A mulher sente-se tentada a ir, mas hesita.
A casa Seraph, por memória dela, havia sido exilada. Eles não interferiram em nada que outras casas da aristocracia fizeram. Não mexeram um dedo. Nem quando sua própria casa, a dos Campbell, foi destruída.
—Por que eu deveria confiar em você, Seraph? —Questiona a mulher.
—Porque eu sei quem você é, Campbell. —Diz ele. —E porque eu tenho todos os recursos para ajudá-la. Independente do que for, eu prometo não te machucar.
—E como posso acreditar em você? —Pergunta a mulher.
Então, Youseph fica parado e abre os braços. Alguns objetos do cenário se desfazem em fumaça e muitas paredes parecem se abrir.
—Não há mais ilusões. Me queime se quiser. Me queime vivo! Te dou essa oportunidade.
Então, Youseph segura a mão da mulher e, com ela, envolve seu pescoço, fazendo-a tocar sua pele.
—Eu não sou uma ilusão.

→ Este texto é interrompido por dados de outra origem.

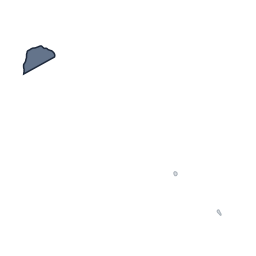 South Huvadhoo, Maldives (highlighted), rotated 126°
{"feature_id": "70690204B13652617140021", "entity_name": "South Huvadhoo", "entity_type": "district", "adm_level": 2, "iso_a3": "MDV", "parent_name": "Maldives", "parent_adm1": "", "projection": "orthographic", "projection_center": [73.171, 0.377], "detail": "fine", "context": "in_parent", "style": "filled", "palette": "slate", "viewbox_px": 256, "rotation_deg": 126, "n_neighbors": 0, "source": "geoboundaries", "source_scale": "gbopen_adm2", "svg_char_len": 1951}
<svg xmlns="http://www.w3.org/2000/svg" viewBox="0 0 256 256"><g transform="rotate(126 128 128)"><path d="M143.3,6.7L142.2,7.3L141.2,7.0L140.9,6.3L141.4,5.2L142.2,3.8L142.8,2.3L143.7,1.5L144.3,1.8L144.2,2.6L143.9,3.8L143.7,5.3L143.3,6.7ZM137.4,64.6L136.1,64.7L135.3,63.6L135.4,62.1L136.5,61.0L138.1,60.9L139.0,61.9L138.5,63.4L137.4,64.6Z" fill="#d9dde1" stroke="#a8b0b8" stroke-width="1"/><path d="M113.8,229.2L113.2,229.4L112.8,229.6L112.3,229.9L111.8,230.4L111.6,230.7L111.4,230.9L111.2,231.4L111.0,231.6L110.9,231.9L110.8,232.3L110.7,232.5L110.6,233.0L110.6,233.3L110.5,233.6L110.5,233.9L110.5,234.3L110.4,234.7L110.4,235.2L110.6,235.6L110.7,236.0L110.9,236.3L110.9,236.5L111.0,236.9L111.1,237.2L111.2,237.6L111.3,237.9L111.4,238.3L111.5,238.6L111.5,238.8L111.5,239.1L111.5,239.6L111.4,239.9L111.4,240.3L111.5,240.7L111.6,241.1L111.8,241.3L112.0,241.6L112.1,241.8L112.5,242.2L112.8,242.5L112.9,243.0L112.8,243.5L112.8,244.0L112.8,244.5L112.7,244.9L112.6,245.4L112.6,245.8L112.6,246.2L112.7,246.5L113.0,246.9L113.3,247.2L113.5,247.4L113.9,247.6L114.3,247.9L114.8,248.2L115.1,248.4L115.5,248.6L115.8,248.8L116.2,249.1L116.6,249.4L117.1,249.7L117.5,249.9L117.9,250.4L118.3,250.7L118.6,251.0L118.9,251.4L119.1,251.8L119.9,252.3L120.3,252.6L120.8,252.8L121.1,253.0L121.4,253.1L122.0,253.3L122.4,253.4L122.9,253.6L123.3,253.9L123.6,254.1L124.1,254.3L124.8,254.5L125.3,254.4L125.8,254.3L126.2,254.0L126.6,253.8L127.2,253.7L127.7,253.5L128.3,253.2L128.6,252.9L129.1,252.6L129.7,252.2L130.3,251.7L130.9,251.4L131.7,251.1L132.7,250.8L133.3,250.5L133.7,250.3L134.5,250.0L135.3,249.9L135.8,249.8L136.3,249.8L137.0,249.8L138.0,249.7L138.5,249.4L139.0,249.1L139.4,248.8L140.0,248.3L140.5,247.9L140.9,247.5L141.2,247.1L141.3,246.9L141.5,246.6L141.9,246.3L142.5,246.0L142.9,245.6L143.3,245.3L143.7,245.1L144.0,245.0L144.3,244.8L144.8,244.6L145.1,244.4L145.3,244.3L145.4,244.2L145.6,244.1L113.8,229.2Z" fill="#64748b" stroke="#1e293b" stroke-width="1.5"/></g></svg>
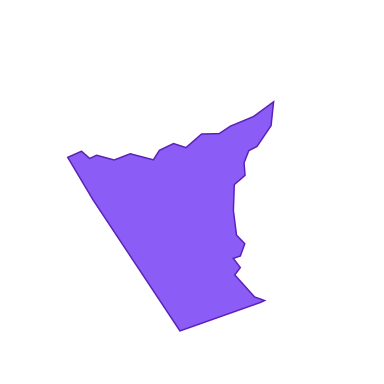 outline of Greene, Virginia, United States of America, rotated 35°
{"feature_id": "52423323B83687040652424", "entity_name": "Greene", "entity_type": "district", "adm_level": 2, "iso_a3": "USA", "parent_name": "United States of America", "parent_adm1": "Virginia", "projection": "orthographic", "projection_center": [-78.466, 38.33], "detail": "fine", "context": "isolated", "style": "filled", "palette": "violet", "viewbox_px": 384, "rotation_deg": 35, "n_neighbors": 0, "source": "geoboundaries", "source_scale": "gbopen_adm2", "svg_char_len": 571}
<svg xmlns="http://www.w3.org/2000/svg" viewBox="0 0 384 384"><g transform="rotate(35 192 192)"><path d="M185.7,116.0L180.8,128.6L166.6,139.0L161.6,159.1L149.1,162.9L141.4,176.5L141.9,187.8L119.5,196.1L109.9,210.4L92.8,216.6L89.0,223.2L78.1,222.0L70.3,234.9L115.4,255.2L261.8,312.7L311.6,242.9L313.7,239.3L303.4,242.1L274.6,235.4L274.9,226.2L263.9,222.7L268.3,216.7L264.9,204.1L253.2,201.8L236.5,183.4L222.4,161.7L225.9,147.9L217.9,138.3L214.8,125.5L219.1,117.5L218.7,92.3L207.1,71.3L199.1,94.9L185.7,116.0Z" fill="#8b5cf6" stroke="#5b21b6" stroke-width="1.5"/></g></svg>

Venha comigo. Ou me queime aqui mesmo.
Após um suspiro profundo, a mulher cede.
—Está bem. Eu vou com você. —Diz ela.
Youseph não consegue conter o sorriso. Esta garota deu, em uma noite, mais diversão do que qualquer homem ou mulher havia lhe dado em toda sua vida. E nem precisou de toques com desejo para isso. Mas não era diversão que Youseph viu nela. Ele viu fogo.
—Poderia pelo menos dizer seu nome agora? —Pergunta o homem.
A moça sorri, um pouco mais vulnerável.
—Serena. Meu nome é Serena Campbell.